[Material to process]
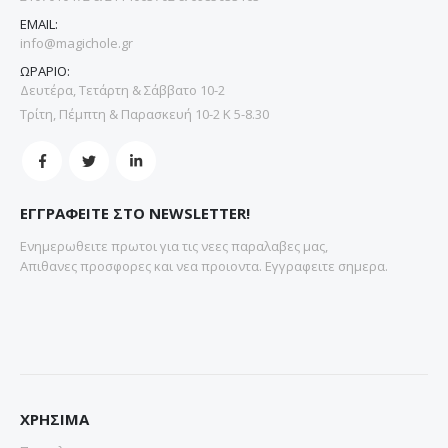
EMAIL:
info@magichole.gr
ΩΡΑΡΙΟ:
Δευτέρα, Τετάρτη & Σάββατο 10-2
Τρίτη, Πέμπτη & Παρασκευή 10-2 Κ 5-8.30
ΕΓΓΡΑΦΕΙΤΕ ΣΤΟ NEWSLETTER!
Ενημερωθειτε πρωτοι για τις νεες παραλαβες μας,
Απιθανες προσφορες και νεα προιοντα. Εγγραφειτε σημερα.
ΧΡΗΣΙΜΑ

[Description of the task] Rewrite all the records with "NEWSLETTER" replaced by "ΕΝΗΜΕΡΩΤΙΚΟ ΔΕΛΤΙΟ", keeping every other part of the text as it is and omitting the pictures.

[Result]
EMAIL:
info@magichole.gr
ΩΡΑΡΙΟ:
Δευτέρα, Τετάρτη & Σάββατο 10-2
Τρίτη, Πέμπτη & Παρασκευή 10-2 Κ 5-8.30
ΕΓΓΡΑΦΕΙΤΕ ΣΤΟ ΕΝΗΜΕΡΩΤΙΚΟ ΔΕΛΤΙΟ!
Ενημερωθειτε πρωτοι για τις νεες παραλαβες μας,
Απιθανες προσφορες και νεα προιοντα. Εγγραφειτε σημερα.
ΧΡΗΣΙΜΑ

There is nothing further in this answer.